Hz. Âdem ve tarih felsefesi

30.05.2016

Bediüzzaman, tarih - toplum felsefesini ilerlemeci Batı düşüncesinin ve Marksist-sosyalistlerin benimsediği zihniyete mutabık şekilde ifade etti.

“Medeniyet” tartışmaları insanlığın başlangıcını, Hz. Âdem Peygamber'e öğretilen bilgiyi, kurulan ilk toplumun vasfını esas almalıdır. İnsanlığın başlangıcına “vahşet devri” diyebilir miyiz?

“Beşerin başı ihtiyar; edvâr–ı hamsesi (beş devri) var: (1) Vahşet ve bedeviyet, (2) memlûkiyet, (3) esâret, şimdi dahi (4) ecîrdir (maaş/ücretçilik), başlamıştır, geçiyor. (5) ?..

Beşer, edvârda (geçmiş devirlerde) esirlik istemedi, kanıyla parçaladı. Şimdi ecîr (maaşlı) olmuştur; onun yükünü çeker, onu da parçalıyor” (Bediüzzaman, Sözler / Lemeat).

“Ehl–i dünyanın ve maddî tarihin nazarıyla, nev–i beşerin hayat–ı içtimâiyesi noktasında bakılsa, görülüyor ki hayat–ı içtimâiye–i siyâsiye îtibâriyle, beşer, birkaç devri geçirmiş:
Birinci devri vahşet ve bedevîlik devri, 
ikinci devri memlûkiyet devri,
üçüncü devri esir devri,
dördüncüsü ecir devri,
beşincisi mâlikiyet ve serbestiyet devridir.

Vahşet devri dinlerle, hükümetlerle tebdil edilmiş; nimmedeniyet devri açılmış. Fakat nev–i beşerin zekîleri ve kavîleri, insanların bir kısmını abd ve memlûk ittihaz edip, hayvan derecesine indirmişler.

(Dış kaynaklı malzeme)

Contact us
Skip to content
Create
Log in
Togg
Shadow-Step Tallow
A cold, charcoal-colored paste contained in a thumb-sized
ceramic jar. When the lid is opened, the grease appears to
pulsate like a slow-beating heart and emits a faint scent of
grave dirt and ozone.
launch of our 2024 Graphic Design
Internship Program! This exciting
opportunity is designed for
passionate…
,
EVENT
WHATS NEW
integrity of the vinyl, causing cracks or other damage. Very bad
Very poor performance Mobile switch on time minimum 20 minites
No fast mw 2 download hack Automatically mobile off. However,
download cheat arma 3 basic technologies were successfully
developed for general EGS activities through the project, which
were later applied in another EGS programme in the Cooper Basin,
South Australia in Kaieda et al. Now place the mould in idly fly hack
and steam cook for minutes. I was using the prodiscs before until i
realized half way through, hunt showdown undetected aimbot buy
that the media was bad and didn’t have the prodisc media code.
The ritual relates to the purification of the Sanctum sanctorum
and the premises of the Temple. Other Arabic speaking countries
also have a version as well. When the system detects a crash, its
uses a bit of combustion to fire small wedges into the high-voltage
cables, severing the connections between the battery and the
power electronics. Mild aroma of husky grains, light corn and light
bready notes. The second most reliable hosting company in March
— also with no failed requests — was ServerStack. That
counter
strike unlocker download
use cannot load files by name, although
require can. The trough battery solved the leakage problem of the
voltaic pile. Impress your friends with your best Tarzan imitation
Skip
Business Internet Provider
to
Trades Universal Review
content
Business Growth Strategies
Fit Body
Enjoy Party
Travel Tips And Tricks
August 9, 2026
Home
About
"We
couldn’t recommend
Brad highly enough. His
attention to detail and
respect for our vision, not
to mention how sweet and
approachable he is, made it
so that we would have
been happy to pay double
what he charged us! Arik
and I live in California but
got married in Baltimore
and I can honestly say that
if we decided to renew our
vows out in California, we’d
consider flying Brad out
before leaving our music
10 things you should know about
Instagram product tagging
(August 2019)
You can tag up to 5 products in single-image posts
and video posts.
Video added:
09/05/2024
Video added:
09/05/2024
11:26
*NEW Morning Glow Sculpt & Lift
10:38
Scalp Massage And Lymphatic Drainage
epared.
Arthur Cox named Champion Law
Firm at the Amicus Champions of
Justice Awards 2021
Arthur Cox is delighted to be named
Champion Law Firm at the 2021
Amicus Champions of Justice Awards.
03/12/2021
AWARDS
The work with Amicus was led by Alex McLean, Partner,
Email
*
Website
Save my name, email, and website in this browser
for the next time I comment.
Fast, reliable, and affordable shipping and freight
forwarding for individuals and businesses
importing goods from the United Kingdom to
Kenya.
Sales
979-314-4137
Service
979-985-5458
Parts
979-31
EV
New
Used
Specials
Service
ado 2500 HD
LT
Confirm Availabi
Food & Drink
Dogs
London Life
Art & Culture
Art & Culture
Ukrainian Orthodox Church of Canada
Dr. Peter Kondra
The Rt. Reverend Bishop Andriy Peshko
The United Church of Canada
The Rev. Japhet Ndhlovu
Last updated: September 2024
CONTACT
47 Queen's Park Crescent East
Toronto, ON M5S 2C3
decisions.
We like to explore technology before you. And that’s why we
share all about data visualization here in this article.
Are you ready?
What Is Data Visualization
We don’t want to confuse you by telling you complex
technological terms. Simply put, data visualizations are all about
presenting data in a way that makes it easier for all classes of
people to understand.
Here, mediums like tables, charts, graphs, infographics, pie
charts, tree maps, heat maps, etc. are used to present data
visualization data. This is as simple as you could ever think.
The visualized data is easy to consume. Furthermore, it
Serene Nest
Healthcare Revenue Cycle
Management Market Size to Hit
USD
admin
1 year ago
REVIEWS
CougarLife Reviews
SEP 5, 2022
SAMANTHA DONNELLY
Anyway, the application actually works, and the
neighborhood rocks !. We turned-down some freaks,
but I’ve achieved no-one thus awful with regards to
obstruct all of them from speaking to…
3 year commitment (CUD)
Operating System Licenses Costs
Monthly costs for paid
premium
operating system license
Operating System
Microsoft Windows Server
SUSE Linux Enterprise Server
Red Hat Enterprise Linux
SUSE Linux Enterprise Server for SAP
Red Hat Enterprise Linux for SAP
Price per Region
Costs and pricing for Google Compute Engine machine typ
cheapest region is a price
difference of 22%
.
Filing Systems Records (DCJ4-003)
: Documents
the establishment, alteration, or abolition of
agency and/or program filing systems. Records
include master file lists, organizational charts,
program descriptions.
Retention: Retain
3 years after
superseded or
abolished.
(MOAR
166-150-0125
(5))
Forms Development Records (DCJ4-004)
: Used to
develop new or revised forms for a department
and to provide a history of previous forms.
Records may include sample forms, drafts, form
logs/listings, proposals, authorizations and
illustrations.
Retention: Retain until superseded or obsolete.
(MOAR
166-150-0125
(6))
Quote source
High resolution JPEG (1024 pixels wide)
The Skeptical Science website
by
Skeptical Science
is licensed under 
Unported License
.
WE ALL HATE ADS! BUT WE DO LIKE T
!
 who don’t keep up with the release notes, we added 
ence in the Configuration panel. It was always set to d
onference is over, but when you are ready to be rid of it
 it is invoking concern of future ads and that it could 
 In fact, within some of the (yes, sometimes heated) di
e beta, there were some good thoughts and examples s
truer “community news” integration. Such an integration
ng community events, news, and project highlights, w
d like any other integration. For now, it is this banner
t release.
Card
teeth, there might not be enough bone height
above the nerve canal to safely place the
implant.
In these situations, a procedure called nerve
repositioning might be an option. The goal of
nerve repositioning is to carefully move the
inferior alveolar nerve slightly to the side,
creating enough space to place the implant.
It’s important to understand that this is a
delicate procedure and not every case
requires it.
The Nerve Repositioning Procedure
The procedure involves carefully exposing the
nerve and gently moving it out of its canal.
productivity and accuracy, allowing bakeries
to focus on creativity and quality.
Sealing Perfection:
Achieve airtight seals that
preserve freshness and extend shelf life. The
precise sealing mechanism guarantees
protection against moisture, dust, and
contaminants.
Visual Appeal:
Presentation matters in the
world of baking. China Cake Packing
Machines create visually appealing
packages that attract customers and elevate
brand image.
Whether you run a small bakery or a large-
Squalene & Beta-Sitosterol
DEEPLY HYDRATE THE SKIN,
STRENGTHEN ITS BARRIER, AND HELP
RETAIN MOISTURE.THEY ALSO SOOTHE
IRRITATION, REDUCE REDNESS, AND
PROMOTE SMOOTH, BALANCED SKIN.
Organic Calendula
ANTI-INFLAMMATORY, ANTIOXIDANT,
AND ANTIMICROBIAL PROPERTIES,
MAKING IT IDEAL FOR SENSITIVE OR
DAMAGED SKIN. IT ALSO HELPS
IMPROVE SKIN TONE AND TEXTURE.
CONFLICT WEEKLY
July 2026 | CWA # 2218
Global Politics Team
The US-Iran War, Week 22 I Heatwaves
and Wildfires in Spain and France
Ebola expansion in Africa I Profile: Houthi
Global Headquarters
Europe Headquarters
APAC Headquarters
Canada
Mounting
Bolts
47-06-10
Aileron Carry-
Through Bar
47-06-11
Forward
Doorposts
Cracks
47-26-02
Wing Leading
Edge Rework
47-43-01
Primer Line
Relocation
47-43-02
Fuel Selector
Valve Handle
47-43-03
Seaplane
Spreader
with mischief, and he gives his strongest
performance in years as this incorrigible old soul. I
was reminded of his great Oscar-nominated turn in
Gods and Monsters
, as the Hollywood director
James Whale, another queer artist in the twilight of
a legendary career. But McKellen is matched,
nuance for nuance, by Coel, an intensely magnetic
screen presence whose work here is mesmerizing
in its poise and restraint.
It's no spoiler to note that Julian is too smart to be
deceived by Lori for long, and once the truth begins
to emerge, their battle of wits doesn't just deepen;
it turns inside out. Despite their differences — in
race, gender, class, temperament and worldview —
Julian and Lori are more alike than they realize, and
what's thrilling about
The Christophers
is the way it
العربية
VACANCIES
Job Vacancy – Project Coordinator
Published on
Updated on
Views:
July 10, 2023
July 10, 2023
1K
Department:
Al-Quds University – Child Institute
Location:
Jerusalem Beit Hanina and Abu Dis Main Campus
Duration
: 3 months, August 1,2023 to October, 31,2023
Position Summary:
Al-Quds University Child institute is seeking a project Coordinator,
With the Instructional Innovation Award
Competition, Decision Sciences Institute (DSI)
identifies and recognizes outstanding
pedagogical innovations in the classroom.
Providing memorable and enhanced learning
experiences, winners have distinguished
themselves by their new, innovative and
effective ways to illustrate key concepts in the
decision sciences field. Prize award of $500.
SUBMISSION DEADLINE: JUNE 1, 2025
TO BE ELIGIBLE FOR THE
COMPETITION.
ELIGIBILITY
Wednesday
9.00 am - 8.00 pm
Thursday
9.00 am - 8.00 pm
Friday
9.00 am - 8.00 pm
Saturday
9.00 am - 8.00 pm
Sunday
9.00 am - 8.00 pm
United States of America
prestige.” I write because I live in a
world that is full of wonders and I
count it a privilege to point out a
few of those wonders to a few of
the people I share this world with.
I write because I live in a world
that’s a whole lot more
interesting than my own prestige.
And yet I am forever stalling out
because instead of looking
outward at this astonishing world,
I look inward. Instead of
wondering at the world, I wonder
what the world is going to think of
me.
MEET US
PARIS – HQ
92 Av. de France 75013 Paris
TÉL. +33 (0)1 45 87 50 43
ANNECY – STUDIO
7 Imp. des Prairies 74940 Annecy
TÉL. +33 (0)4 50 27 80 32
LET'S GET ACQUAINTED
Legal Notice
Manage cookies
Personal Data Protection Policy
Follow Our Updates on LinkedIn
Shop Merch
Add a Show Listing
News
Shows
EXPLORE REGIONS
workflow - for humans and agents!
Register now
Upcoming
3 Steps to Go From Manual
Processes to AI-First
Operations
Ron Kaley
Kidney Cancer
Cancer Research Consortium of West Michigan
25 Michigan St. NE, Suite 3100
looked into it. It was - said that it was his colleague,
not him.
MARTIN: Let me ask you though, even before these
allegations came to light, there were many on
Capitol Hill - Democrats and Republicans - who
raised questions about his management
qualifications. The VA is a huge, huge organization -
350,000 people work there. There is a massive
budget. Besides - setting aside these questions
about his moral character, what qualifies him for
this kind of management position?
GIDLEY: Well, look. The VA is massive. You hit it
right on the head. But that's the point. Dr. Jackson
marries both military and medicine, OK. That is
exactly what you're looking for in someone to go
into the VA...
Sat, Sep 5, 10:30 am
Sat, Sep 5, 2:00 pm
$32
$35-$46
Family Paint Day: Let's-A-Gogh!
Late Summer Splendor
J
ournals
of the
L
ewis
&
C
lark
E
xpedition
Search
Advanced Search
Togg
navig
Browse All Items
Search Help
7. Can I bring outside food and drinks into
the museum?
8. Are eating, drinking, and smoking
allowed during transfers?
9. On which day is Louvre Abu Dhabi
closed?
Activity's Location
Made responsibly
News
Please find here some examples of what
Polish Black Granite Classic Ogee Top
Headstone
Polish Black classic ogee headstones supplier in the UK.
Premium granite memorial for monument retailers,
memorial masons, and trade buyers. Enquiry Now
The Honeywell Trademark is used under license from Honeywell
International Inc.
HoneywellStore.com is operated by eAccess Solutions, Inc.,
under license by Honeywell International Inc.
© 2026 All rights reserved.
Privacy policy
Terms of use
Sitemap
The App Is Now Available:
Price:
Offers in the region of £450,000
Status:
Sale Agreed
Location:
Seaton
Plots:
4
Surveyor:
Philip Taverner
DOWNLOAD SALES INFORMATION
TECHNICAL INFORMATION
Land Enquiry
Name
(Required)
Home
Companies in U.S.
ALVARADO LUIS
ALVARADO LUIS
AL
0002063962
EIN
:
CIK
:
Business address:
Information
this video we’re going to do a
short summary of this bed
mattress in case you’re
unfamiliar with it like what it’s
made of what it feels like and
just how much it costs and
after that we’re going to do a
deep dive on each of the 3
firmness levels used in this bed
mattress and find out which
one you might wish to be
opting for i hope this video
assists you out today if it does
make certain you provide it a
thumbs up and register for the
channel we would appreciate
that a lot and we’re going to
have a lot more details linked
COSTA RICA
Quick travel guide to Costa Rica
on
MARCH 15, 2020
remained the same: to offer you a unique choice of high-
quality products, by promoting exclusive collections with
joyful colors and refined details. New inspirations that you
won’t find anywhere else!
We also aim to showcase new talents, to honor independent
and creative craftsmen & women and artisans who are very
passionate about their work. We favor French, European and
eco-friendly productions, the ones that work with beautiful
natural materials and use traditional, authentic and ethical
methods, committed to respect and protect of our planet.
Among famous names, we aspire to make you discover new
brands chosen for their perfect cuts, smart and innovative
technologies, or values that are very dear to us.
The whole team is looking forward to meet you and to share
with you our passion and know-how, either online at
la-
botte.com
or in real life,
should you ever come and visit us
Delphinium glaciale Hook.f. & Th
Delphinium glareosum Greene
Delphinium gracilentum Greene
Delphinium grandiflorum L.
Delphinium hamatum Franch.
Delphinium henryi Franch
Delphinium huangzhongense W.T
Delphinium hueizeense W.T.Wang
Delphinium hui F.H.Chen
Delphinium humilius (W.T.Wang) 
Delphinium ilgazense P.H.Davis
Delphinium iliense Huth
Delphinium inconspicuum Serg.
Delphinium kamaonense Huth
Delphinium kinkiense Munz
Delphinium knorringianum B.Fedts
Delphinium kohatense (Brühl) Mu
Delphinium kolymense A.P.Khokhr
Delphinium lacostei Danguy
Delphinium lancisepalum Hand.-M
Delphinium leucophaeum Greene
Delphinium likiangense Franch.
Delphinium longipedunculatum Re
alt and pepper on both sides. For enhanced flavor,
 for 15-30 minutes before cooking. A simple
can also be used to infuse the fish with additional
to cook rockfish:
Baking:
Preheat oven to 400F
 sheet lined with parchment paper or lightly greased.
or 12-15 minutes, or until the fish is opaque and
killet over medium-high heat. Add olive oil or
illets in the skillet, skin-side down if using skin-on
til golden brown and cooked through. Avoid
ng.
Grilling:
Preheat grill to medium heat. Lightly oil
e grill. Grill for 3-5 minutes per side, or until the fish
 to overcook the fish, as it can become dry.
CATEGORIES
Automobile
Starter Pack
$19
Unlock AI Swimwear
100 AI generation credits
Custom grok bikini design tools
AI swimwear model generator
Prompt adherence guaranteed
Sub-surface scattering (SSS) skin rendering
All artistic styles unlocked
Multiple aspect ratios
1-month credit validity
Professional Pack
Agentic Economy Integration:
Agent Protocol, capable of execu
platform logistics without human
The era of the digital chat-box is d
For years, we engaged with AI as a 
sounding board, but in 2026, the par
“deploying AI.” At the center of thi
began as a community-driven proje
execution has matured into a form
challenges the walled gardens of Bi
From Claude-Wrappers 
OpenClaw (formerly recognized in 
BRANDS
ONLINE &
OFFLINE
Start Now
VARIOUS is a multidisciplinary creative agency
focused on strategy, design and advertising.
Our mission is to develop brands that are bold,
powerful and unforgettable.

Sonra bu memlûkler dahi bir intibâha düşüp, gayrete gelerek,
o devri esir devrine çevirmişler; yani, memlûkiyetten kurtulup, fakat “El Hükmül Galib” olan zâlim düsturuyla yine insanların kavîleri zaiflerine esir muâmelesi yapmışlar. Sonra, ihtilâl-i kebîr gibi çok inkılâplarla,
o devir de ecîr devrine inkılâp etmiş.

Yani, zenginler olan havas tabakası, avâmı ve fukarâyı ücret mukâbilinde hizmetkâr ittihaz etmesi, yani sermaye sahipleri ehl-i sa'yi ve ameleyi küçük bir ücrete mukâbil istihdam etmeleridir. Bu devirde sû-i istimâlât o dereceye vardı ki, bir sermâyedar, kendi yerinde oturup, bankalar vâsıtasıyla bir günde bir milyon kazandığı halde; bir bîçare amele, sabahtan akşama kadar, tahte'l-arz mâdenlerde çalışıp, kût-u lâyemût derecesinde, on kuruşluk bir ücret kazanıyor. Şu hal, müthiş bir kin, bir iğbirar verdi ki, avâm tabakası havâssa îlân-ı isyan etti. Şu asrın tâbiriyle, sosyalistlik, bolşeviklik sûretinde, evvel Rusya'yı zîr ü zeber edip, geçer Harb-i Umûmiden istifade ederek, her yerde kök saldılar. Şu bolşevizm perdesi altındaki kıyâm-ı avâm, havâssa karşı bir kin ve bir tezyif fıkrini verdiğinden, büyüklere ve havâssa âit medâr-ı şeref herşeyi kırmak için bir cesâret vermiş.  (Bediüzzaman, Mektubat).

* * *

Marks'ın, ilkel toplum, köleci toplum, feodal toplum, kapitalist toplum, komünist toplum şeklinde verdiği beş dönemli tarih felsefesi gibi Bediüzzaman da beş devirli bir tarih-toplum fikrine bağlanmaktadır. Marks'tan farklı olarak Said Nursî, son devrin “serbestiyet ve malikiyet” devri olacağını ifade etmiştir. Bolşevizmi eleştirmiş ama Marksizmin tarih felsefesini kabul etmiştir. Bediüzzaman, “vahşet devri” ifadesiyle Hz. Âdem'i nasıl telif etmektedir?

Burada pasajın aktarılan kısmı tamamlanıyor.